__What to work on__
Give the records again exactly, but drop the pictures.
.....
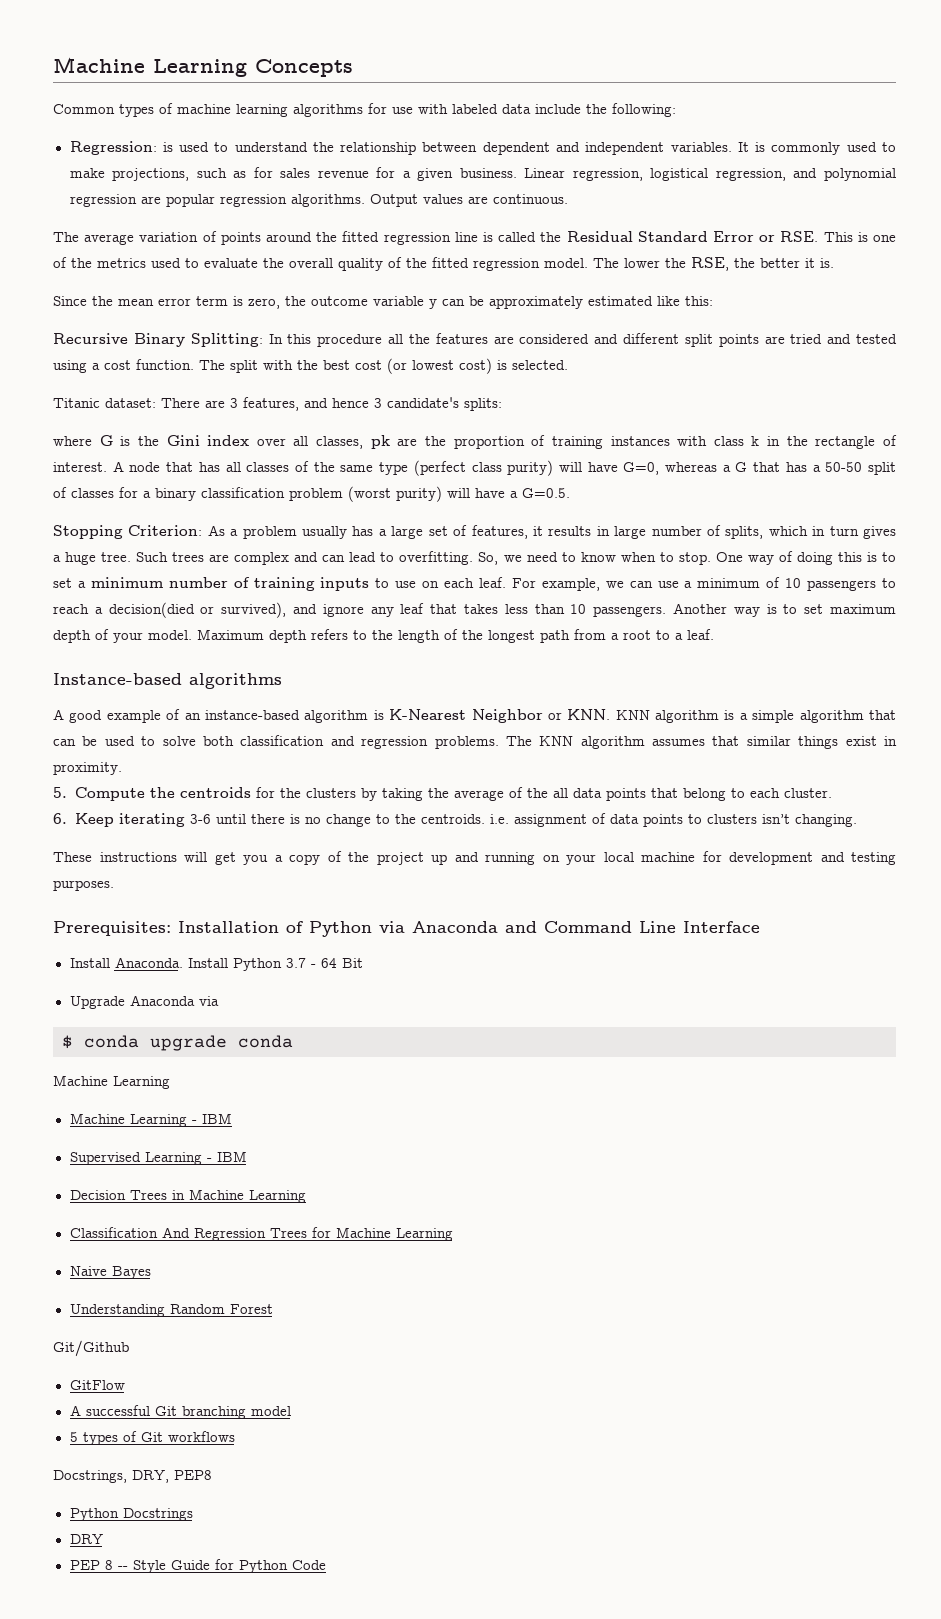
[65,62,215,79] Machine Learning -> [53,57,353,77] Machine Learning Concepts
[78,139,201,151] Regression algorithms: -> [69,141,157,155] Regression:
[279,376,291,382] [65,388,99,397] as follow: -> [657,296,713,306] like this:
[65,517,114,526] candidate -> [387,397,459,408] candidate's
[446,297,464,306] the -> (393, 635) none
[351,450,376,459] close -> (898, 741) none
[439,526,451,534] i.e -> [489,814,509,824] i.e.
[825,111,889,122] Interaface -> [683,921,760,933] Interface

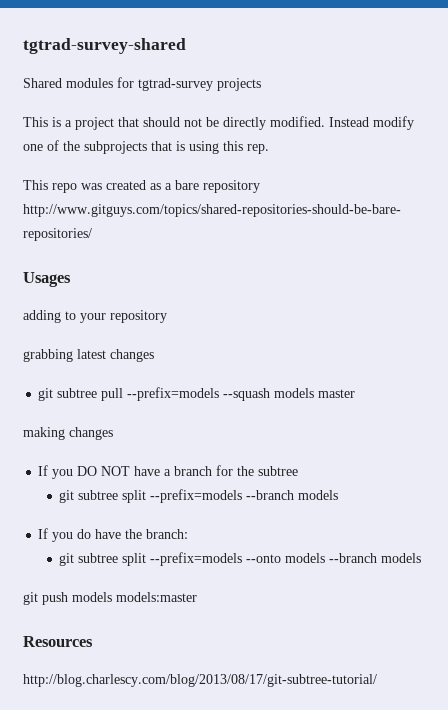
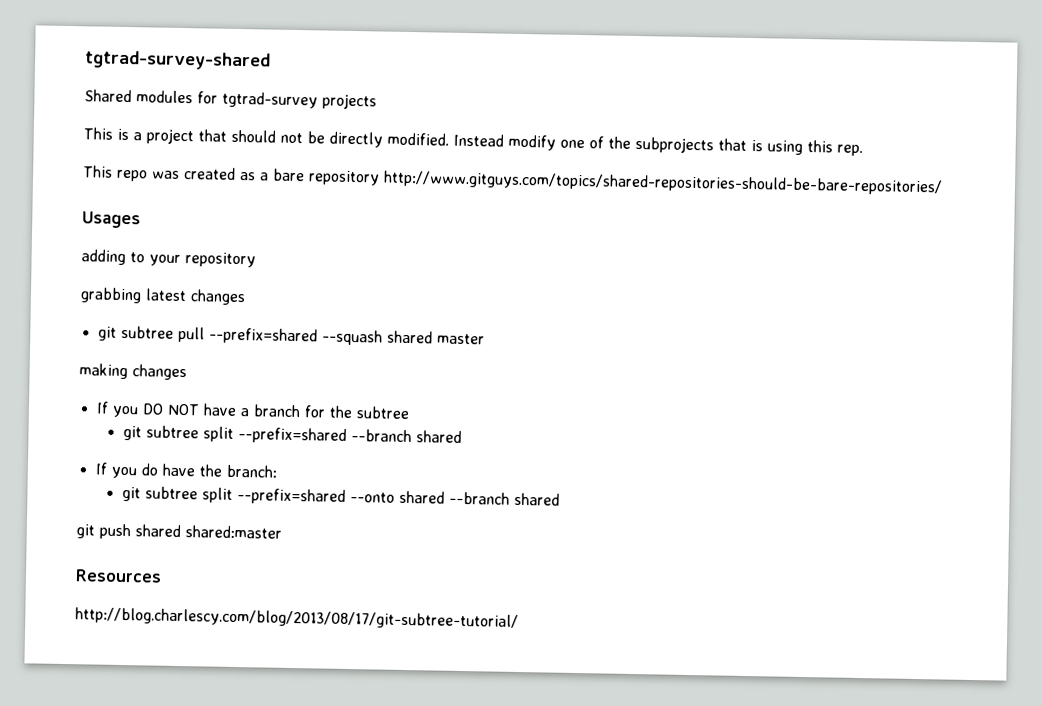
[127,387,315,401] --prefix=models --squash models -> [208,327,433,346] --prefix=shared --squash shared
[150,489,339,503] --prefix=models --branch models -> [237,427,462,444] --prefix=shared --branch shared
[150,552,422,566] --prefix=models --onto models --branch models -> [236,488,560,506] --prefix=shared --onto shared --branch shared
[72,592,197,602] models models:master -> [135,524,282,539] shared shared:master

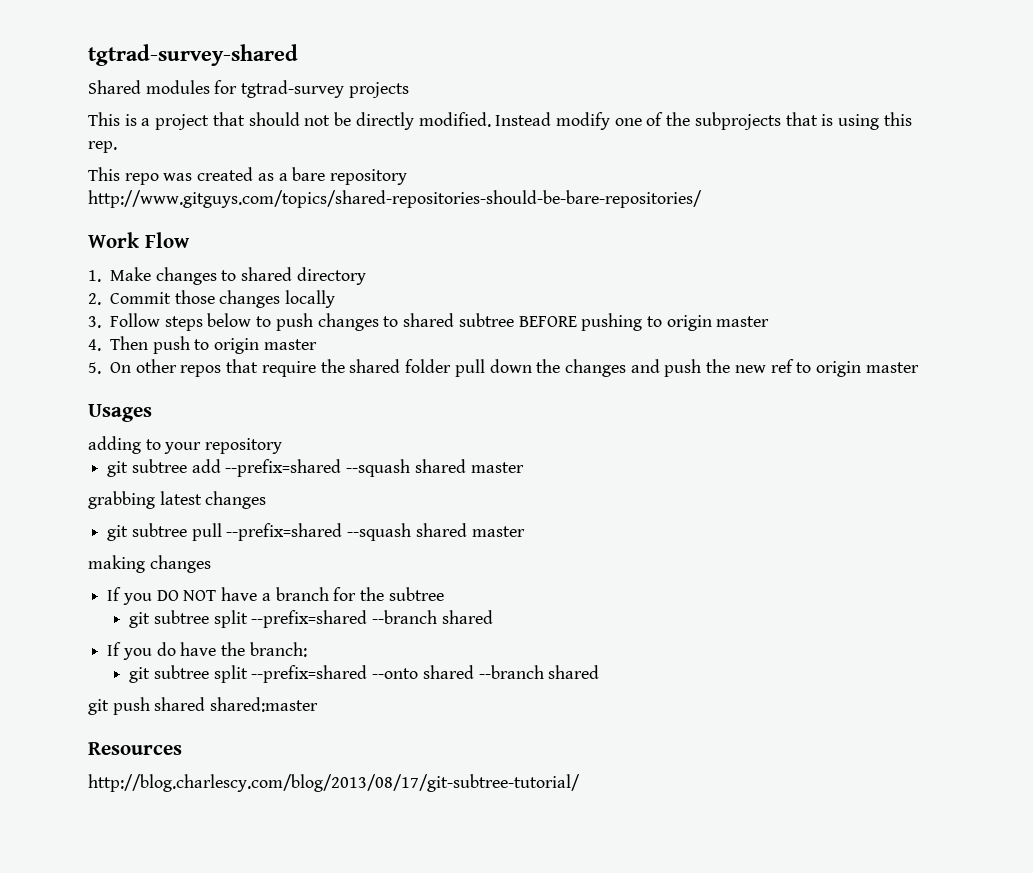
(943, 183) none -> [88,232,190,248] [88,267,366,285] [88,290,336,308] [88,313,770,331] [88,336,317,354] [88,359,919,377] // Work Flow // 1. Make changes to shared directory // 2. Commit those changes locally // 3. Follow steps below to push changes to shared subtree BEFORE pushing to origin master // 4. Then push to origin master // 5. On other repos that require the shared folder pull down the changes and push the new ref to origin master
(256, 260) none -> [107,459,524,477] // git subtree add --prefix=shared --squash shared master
.....
__Output for this task__
[65,62,215,79] Machine Learning -> [53,57,353,77] Machine Learning Concepts
[78,139,201,151] Regression algorithms: -> [69,141,157,155] Regression:
[279,376,291,382] [65,388,99,397] as follow: -> [657,296,713,306] like this:
[65,517,114,526] candidate -> [387,397,459,408] candidate's
[446,297,464,306] the -> (393, 635) none
[351,450,376,459] close -> (898, 741) none
[439,526,451,534] i.e -> [489,814,509,824] i.e.
[825,111,889,122] Interaface -> [683,921,760,933] Interface

[127,387,315,401] --prefix=models --squash models -> [208,327,433,346] --prefix=shared --squash shared
[150,489,339,503] --prefix=models --branch models -> [237,427,462,444] --prefix=shared --branch shared
[150,552,422,566] --prefix=models --onto models --branch models -> [236,488,560,506] --prefix=shared --onto shared --branch shared
[72,592,197,602] models models:master -> [135,524,282,539] shared shared:master

(943, 183) none -> [88,232,190,248] [88,267,366,285] [88,290,336,308] [88,313,770,331] [88,336,317,354] [88,359,919,377] // Work Flow // 1. Make changes to shared directory // 2. Commit those changes locally // 3. Follow steps below to push changes to shared subtree BEFORE pushing to origin master // 4. Then push to origin master // 5. On other repos that require the shared folder pull down the changes and push the new ref to origin master
(256, 260) none -> [107,459,524,477] // git subtree add --prefix=shared --squash shared master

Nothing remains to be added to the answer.